=== PROVIDED INFORMATION ===

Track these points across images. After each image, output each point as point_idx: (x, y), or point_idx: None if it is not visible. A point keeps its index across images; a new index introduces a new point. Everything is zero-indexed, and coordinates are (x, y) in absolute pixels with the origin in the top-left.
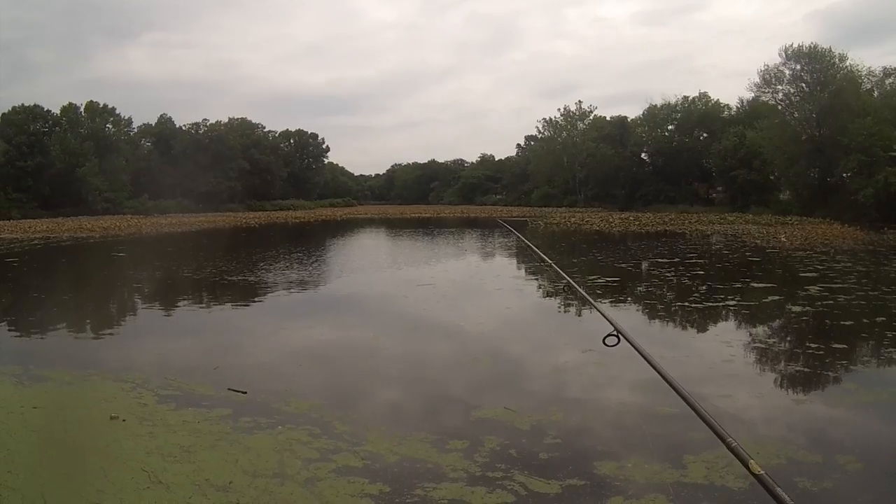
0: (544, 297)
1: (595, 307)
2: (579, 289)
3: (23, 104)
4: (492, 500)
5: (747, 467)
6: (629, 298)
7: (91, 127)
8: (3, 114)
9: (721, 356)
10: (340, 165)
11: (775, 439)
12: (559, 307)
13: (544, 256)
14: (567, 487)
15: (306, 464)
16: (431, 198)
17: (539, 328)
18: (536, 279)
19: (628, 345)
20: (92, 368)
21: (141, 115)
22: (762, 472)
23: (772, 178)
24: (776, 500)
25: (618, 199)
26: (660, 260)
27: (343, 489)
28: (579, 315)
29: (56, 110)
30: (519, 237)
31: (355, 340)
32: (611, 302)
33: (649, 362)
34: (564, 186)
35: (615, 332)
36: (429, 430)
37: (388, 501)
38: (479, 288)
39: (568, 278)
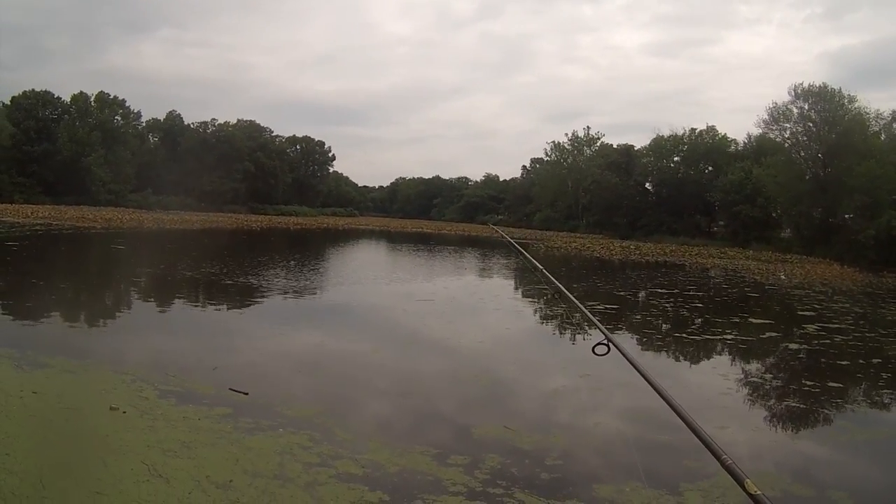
0: (543, 320)
1: (586, 314)
2: (570, 295)
3: (33, 89)
4: None
5: (743, 487)
6: (627, 326)
7: (100, 118)
8: (13, 97)
9: (718, 389)
10: (345, 175)
11: (769, 472)
12: (557, 329)
13: (536, 263)
14: None
15: (307, 468)
16: (433, 213)
17: (537, 349)
18: (535, 301)
19: (626, 368)
20: (90, 358)
21: (150, 109)
22: (759, 492)
23: (774, 215)
24: None
25: (619, 227)
26: (659, 290)
27: (343, 495)
28: (578, 338)
29: (66, 98)
30: (520, 251)
31: (355, 351)
32: (609, 328)
33: (639, 370)
34: (567, 211)
35: (605, 342)
36: (429, 444)
37: None
38: (478, 307)
39: (562, 287)
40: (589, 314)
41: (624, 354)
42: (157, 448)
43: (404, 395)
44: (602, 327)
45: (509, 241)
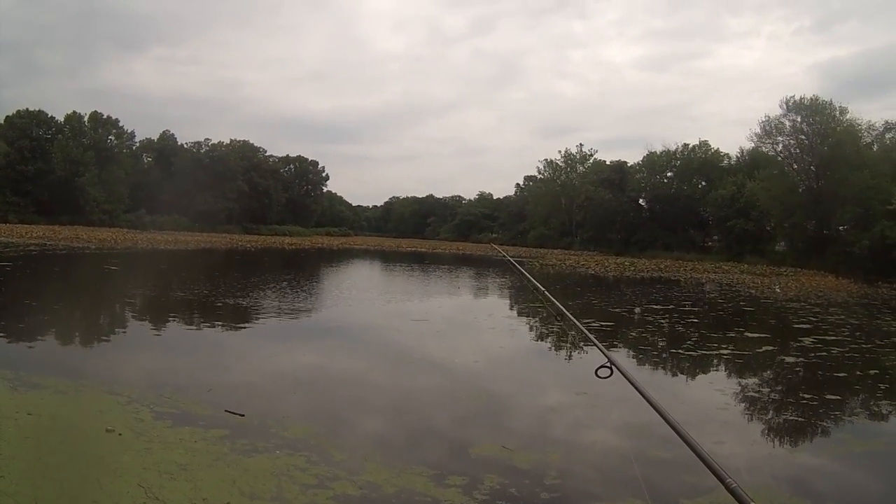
0: (538, 338)
1: (589, 337)
2: (570, 316)
3: (27, 108)
4: None
5: None
6: (623, 343)
7: (93, 137)
8: (7, 116)
9: (715, 404)
10: (339, 195)
11: (767, 486)
12: (552, 347)
13: (538, 284)
14: None
15: (304, 489)
16: (428, 232)
17: (533, 368)
18: (529, 319)
19: (622, 385)
20: (85, 379)
21: (143, 128)
22: None
23: (768, 228)
24: None
25: (614, 244)
26: (654, 306)
27: None
28: (573, 356)
29: (60, 116)
30: (521, 271)
31: (349, 371)
32: (605, 346)
33: (642, 394)
34: (561, 228)
35: (608, 364)
36: (427, 464)
37: None
38: (473, 325)
39: (563, 309)
40: (592, 338)
41: (627, 378)
42: (154, 470)
43: (400, 415)
44: (604, 350)
45: (510, 261)
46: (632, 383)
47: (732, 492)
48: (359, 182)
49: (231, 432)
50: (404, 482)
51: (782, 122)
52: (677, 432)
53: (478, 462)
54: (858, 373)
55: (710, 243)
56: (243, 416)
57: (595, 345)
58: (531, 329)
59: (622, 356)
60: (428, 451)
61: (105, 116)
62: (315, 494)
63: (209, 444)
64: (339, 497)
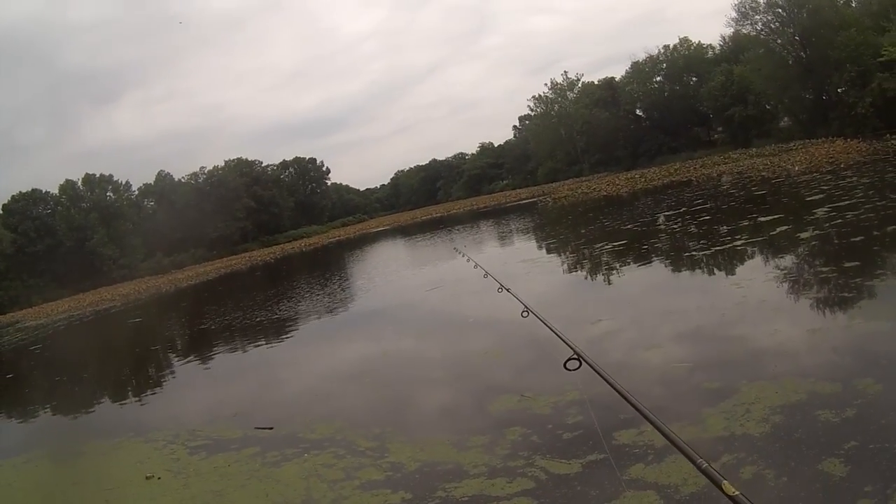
0: (554, 281)
1: (556, 334)
2: (538, 316)
3: (21, 192)
4: (512, 489)
5: (721, 489)
6: (635, 258)
7: (92, 199)
8: (4, 204)
9: (732, 299)
10: (345, 184)
11: (793, 374)
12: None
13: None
14: (587, 464)
15: (332, 485)
16: (440, 196)
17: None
18: (555, 256)
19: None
20: (121, 436)
21: (139, 175)
22: (737, 492)
23: (768, 108)
24: None
25: (622, 161)
26: (667, 213)
27: (367, 503)
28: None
29: (55, 189)
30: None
31: (364, 357)
32: (617, 265)
33: (612, 386)
34: (567, 158)
35: (576, 356)
36: (449, 431)
37: None
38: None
39: (525, 304)
40: (556, 331)
41: (595, 369)
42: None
43: (419, 390)
44: (572, 343)
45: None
46: (601, 375)
47: (704, 472)
48: (362, 166)
49: (262, 448)
50: (426, 455)
51: (757, 1)
52: (648, 419)
53: (498, 418)
54: (876, 233)
55: (715, 136)
56: (272, 429)
57: (562, 339)
58: (551, 271)
59: (635, 275)
60: (446, 419)
61: (97, 175)
62: (342, 488)
63: (242, 465)
64: (364, 485)
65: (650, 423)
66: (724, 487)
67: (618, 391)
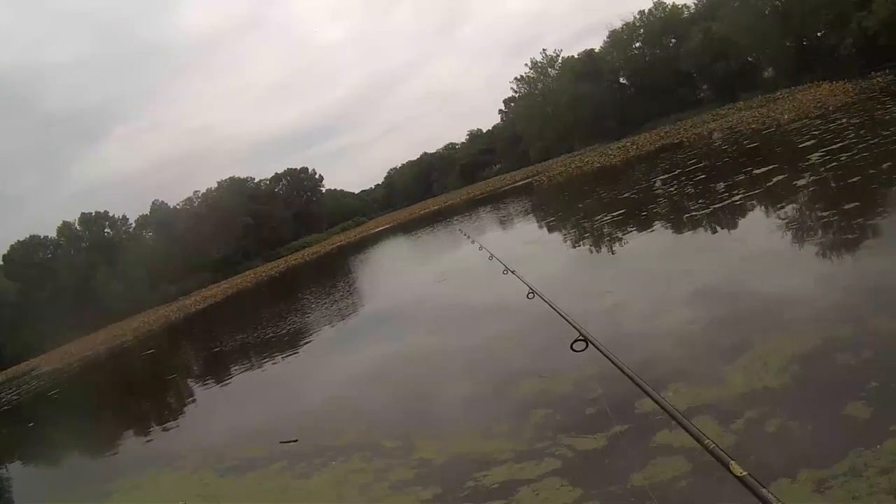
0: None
1: (561, 315)
2: (544, 297)
3: (18, 240)
4: (541, 470)
5: (728, 469)
6: (637, 227)
7: (90, 237)
8: (4, 255)
9: (737, 254)
10: (340, 189)
11: (807, 322)
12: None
13: (507, 266)
14: (612, 436)
15: (363, 489)
16: (435, 189)
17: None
18: (556, 233)
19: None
20: (150, 468)
21: (135, 207)
22: (745, 473)
23: (751, 60)
24: (761, 501)
25: (612, 131)
26: (662, 177)
27: (400, 502)
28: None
29: (52, 233)
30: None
31: (379, 359)
32: (620, 236)
33: (619, 367)
34: (557, 136)
35: (582, 338)
36: (472, 421)
37: (442, 502)
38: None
39: (533, 288)
40: (561, 312)
41: (602, 351)
42: None
43: (440, 385)
44: (578, 326)
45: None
46: (608, 357)
47: (711, 452)
48: (355, 170)
49: (289, 462)
50: (453, 448)
51: None
52: (655, 400)
53: (520, 402)
54: (871, 171)
55: (700, 95)
56: (297, 441)
57: (567, 320)
58: (552, 251)
59: (637, 243)
60: (469, 410)
61: (93, 213)
62: (373, 490)
63: (272, 481)
64: (394, 485)
65: (657, 403)
66: (731, 468)
67: (623, 371)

===

BRIEF
The answer should consist of every line above, exact and free of images.

RESULT OF THIS TASK
Track these points across images. After each image, output each point as point_idx: (x, y), or point_idx: None if it is not visible. A point keeps its index across images; a new index introduces a new point. Everything is zero-indexed, and coordinates are (x, y) in absolute pixels with the origin in the top-left.
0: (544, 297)
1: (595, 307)
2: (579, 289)
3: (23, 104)
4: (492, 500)
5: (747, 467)
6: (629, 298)
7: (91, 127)
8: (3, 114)
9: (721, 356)
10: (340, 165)
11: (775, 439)
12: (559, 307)
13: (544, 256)
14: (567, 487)
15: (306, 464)
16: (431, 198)
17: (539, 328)
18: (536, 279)
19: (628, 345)
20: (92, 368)
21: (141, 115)
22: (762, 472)
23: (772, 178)
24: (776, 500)
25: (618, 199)
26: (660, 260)
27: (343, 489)
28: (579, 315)
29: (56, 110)
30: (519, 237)
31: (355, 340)
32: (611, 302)
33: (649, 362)
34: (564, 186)
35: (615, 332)
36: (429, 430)
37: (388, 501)
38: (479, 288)
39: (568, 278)
0: (543, 320)
1: (586, 314)
2: (570, 295)
3: (33, 89)
4: None
5: (743, 487)
6: (627, 326)
7: (100, 118)
8: (13, 97)
9: (718, 389)
10: (345, 175)
11: (769, 472)
12: (557, 329)
13: (536, 263)
14: None
15: (307, 468)
16: (433, 213)
17: (537, 349)
18: (535, 301)
19: (626, 368)
20: (90, 358)
21: (150, 109)
22: (759, 492)
23: (774, 215)
24: None
25: (619, 227)
26: (659, 290)
27: (343, 495)
28: (578, 338)
29: (66, 98)
30: (520, 251)
31: (355, 351)
32: (609, 328)
33: (639, 370)
34: (567, 211)
35: (605, 342)
36: (429, 444)
37: None
38: (478, 307)
39: (562, 287)
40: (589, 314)
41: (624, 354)
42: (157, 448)
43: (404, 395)
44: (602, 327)
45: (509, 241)
0: (538, 338)
1: (589, 337)
2: (570, 316)
3: (27, 108)
4: None
5: None
6: (623, 343)
7: (93, 137)
8: (7, 116)
9: (715, 404)
10: (339, 195)
11: (767, 486)
12: (552, 347)
13: (538, 284)
14: None
15: (304, 489)
16: (428, 232)
17: (533, 368)
18: (529, 319)
19: (622, 385)
20: (85, 379)
21: (143, 128)
22: None
23: (768, 228)
24: None
25: (614, 244)
26: (654, 306)
27: None
28: (573, 356)
29: (60, 116)
30: (521, 271)
31: (349, 371)
32: (605, 346)
33: (642, 394)
34: (561, 228)
35: (608, 364)
36: (427, 464)
37: None
38: (473, 325)
39: (563, 309)
40: (592, 338)
41: (627, 378)
42: (154, 470)
43: (400, 415)
44: (604, 350)
45: (510, 261)
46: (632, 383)
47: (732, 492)
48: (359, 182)
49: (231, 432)
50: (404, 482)
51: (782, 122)
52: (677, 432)
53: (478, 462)
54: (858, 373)
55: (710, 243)
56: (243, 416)
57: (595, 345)
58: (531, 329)
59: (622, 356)
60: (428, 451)
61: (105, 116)
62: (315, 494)
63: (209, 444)
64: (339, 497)
0: (554, 281)
1: (556, 334)
2: (538, 316)
3: (21, 192)
4: (512, 489)
5: (721, 489)
6: (635, 258)
7: (92, 199)
8: (4, 204)
9: (732, 299)
10: (345, 184)
11: (793, 374)
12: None
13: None
14: (587, 464)
15: (332, 485)
16: (440, 196)
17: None
18: (555, 256)
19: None
20: (121, 436)
21: (139, 175)
22: (737, 492)
23: (768, 108)
24: None
25: (622, 161)
26: (667, 213)
27: (367, 503)
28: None
29: (55, 189)
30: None
31: (364, 357)
32: (617, 265)
33: (612, 386)
34: (567, 158)
35: (576, 356)
36: (449, 431)
37: None
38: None
39: (525, 304)
40: (556, 331)
41: (595, 369)
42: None
43: (419, 390)
44: (572, 343)
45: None
46: (601, 375)
47: (704, 472)
48: (362, 166)
49: (262, 448)
50: (426, 455)
51: (757, 1)
52: (648, 419)
53: (498, 418)
54: (876, 233)
55: (715, 136)
56: (272, 429)
57: (562, 339)
58: (551, 271)
59: (635, 275)
60: (446, 419)
61: (97, 175)
62: (342, 488)
63: (242, 465)
64: (364, 485)
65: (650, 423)
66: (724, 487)
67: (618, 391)
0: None
1: (561, 315)
2: (544, 297)
3: (18, 240)
4: (541, 470)
5: (728, 469)
6: (637, 227)
7: (90, 237)
8: (4, 255)
9: (737, 254)
10: (340, 189)
11: (807, 322)
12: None
13: (507, 266)
14: (612, 436)
15: (363, 489)
16: (435, 189)
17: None
18: (556, 233)
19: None
20: (150, 468)
21: (135, 207)
22: (745, 473)
23: (751, 60)
24: (761, 501)
25: (612, 131)
26: (662, 177)
27: (400, 502)
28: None
29: (52, 233)
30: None
31: (379, 359)
32: (620, 236)
33: (619, 367)
34: (557, 136)
35: (582, 338)
36: (472, 421)
37: (442, 502)
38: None
39: (533, 288)
40: (561, 312)
41: (602, 351)
42: None
43: (440, 385)
44: (578, 326)
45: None
46: (608, 357)
47: (711, 452)
48: (355, 170)
49: (289, 462)
50: (453, 448)
51: None
52: (655, 400)
53: (520, 402)
54: (871, 171)
55: (700, 95)
56: (297, 441)
57: (567, 320)
58: (552, 251)
59: (637, 243)
60: (469, 410)
61: (93, 213)
62: (373, 490)
63: (272, 481)
64: (394, 485)
65: (657, 403)
66: (731, 468)
67: (623, 371)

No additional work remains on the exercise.